Preferred stock shareholders will be "second, after the common shareholders, in absorbing losses," Treasury Secretary Hank Paulson said Sunday. The Federal Deposit Insurance Corp. will help small banks with Fannie and Freddie exposure absorb any losses.
In bonds, Treasury prices tumbled as traders showed renewed risk appetite in the wake of the U.S. government's decision
In the currency market, the dollar index , which measures the U.S. unit against a basket of major currencies, gained nearly 1% to 79.59.
With rising riskappetite, the Japanese yen got punished across the board, notably against higher-yielding currencies like the British pound and Australian dollar that have suffered over the last month.
On the New York Stock Exchange, trading volumes showed 335 million shares exchanging hands, while 284 million shares traded on the Nasdaq stock market. Declining issues topped gainers by 5 to 4 on the NYSE and by 4 to 3 on Nasdaq.
No silver bullet
Analysts were quick to caution that the credit crisis wasn't necessarily over because of the move.

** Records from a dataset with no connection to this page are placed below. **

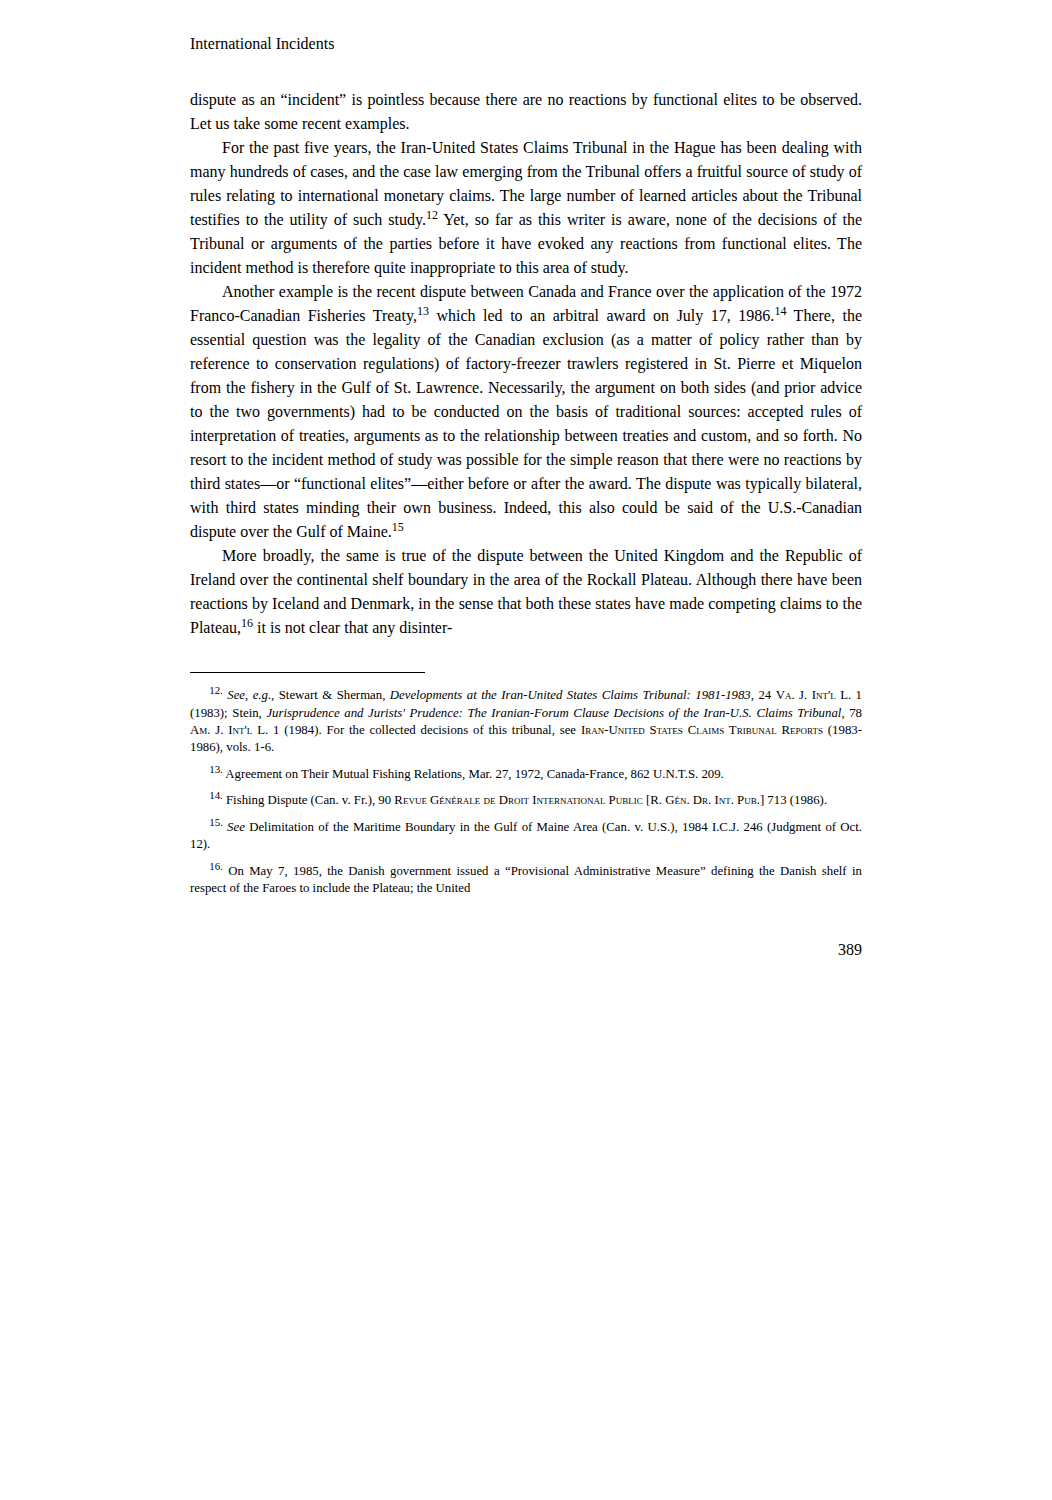International Incidents
dispute as an “incident” is pointless because there are no reactions by functional elites to be observed. Let us take some recent examples.
For the past five years, the Iran-United States Claims Tribunal in the Hague has been dealing with many hundreds of cases, and the case law emerging from the Tribunal offers a fruitful source of study of rules relating to international monetary claims. The large number of learned articles about the Tribunal testifies to the utility of such study.12 Yet, so far as this writer is aware, none of the decisions of the Tribunal or arguments of the parties before it have evoked any reactions from functional elites. The incident method is therefore quite inappropriate to this area of study.
Another example is the recent dispute between Canada and France over the application of the 1972 Franco-Canadian Fisheries Treaty,13 which led to an arbitral award on July 17, 1986.14 There, the essential question was the legality of the Canadian exclusion (as a matter of policy rather than by reference to conservation regulations) of factory-freezer trawlers registered in St. Pierre et Miquelon from the fishery in the Gulf of St. Lawrence. Necessarily, the argument on both sides (and prior advice to the two governments) had to be conducted on the basis of traditional sources: accepted rules of interpretation of treaties, arguments as to the relationship between treaties and custom, and so forth. No resort to the incident method of study was possible for the simple reason that there were no reactions by third states—or “functional elites”—either before or after the award. The dispute was typically bilateral, with third states minding their own business. Indeed, this also could be said of the U.S.-Canadian dispute over the Gulf of Maine.15
More broadly, the same is true of the dispute between the United Kingdom and the Republic of Ireland over the continental shelf boundary in the area of the Rockall Plateau. Although there have been reactions by Iceland and Denmark, in the sense that both these states have made competing claims to the Plateau,16 it is not clear that any disinter-
12. See, e.g., Stewart & Sherman, Developments at the Iran-United States Claims Tribunal: 1981-1983, 24 Va. J. Int'l L. 1 (1983); Stein, Jurisprudence and Jurists' Prudence: The Iranian-Forum Clause Decisions of the Iran-U.S. Claims Tribunal, 78 Am. J. Int'l L. 1 (1984). For the collected decisions of this tribunal, see Iran-United States Claims Tribunal Reports (1983-1986), vols. 1-6.
13. Agreement on Their Mutual Fishing Relations, Mar. 27, 1972, Canada-France, 862 U.N.T.S. 209.
14. Fishing Dispute (Can. v. Fr.), 90 Revue Générale de Droit International Public [R. Gén. Dr. Int. Pub.] 713 (1986).
15. See Delimitation of the Maritime Boundary in the Gulf of Maine Area (Can. v. U.S.), 1984 I.C.J. 246 (Judgment of Oct. 12).
16. On May 7, 1985, the Danish government issued a “Provisional Administrative Measure” defining the Danish shelf in respect of the Faroes to include the Plateau; the United
389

"Government actions continue to attempt to maintain the status quo among financial institutions," said Richard Bernstein, chief investment strategist for Merrill Lynch, who advised selling financials into strength.
"There has yet to be a remedy that approaches the credit crisis as a systemic problem. As with the Bear Stearns situation, the GSEs are being treated as a one-off problem."
There was financial news outside of Fannie and Freddie.
Washington Mutual , one of the lender's most affected by the credit crunch, has ousted Kerry Killinger as chief executive. WaMu's shares jumped 8%.
Lehman Bros. Holdings , meanwhile, has launched a sweeping shake-up of senior management, including the departure of some of its international operational chiefs, the Financial Times reported.
On the deals front, Altria Group has agreed to pay $69.50 a share, or more than $10 billion, for smokeless tobacco maker UST Inc. , shares of which gained 25% to $67.55 on Friday on speculation over just such a buyout.
ConocoPhillips will contribute as much as $8 billion for a 50% share of an Australasian natural gas business with Origin Energy, which has been fighting off a takeover bid from BG Group.
International stock markets surged, led by financials including UBS and Japan's Mizuho Financial Group. The Nikkei 225 rose 3.4% in Tokyo and the CAC 40 gained 4.7% in Paris.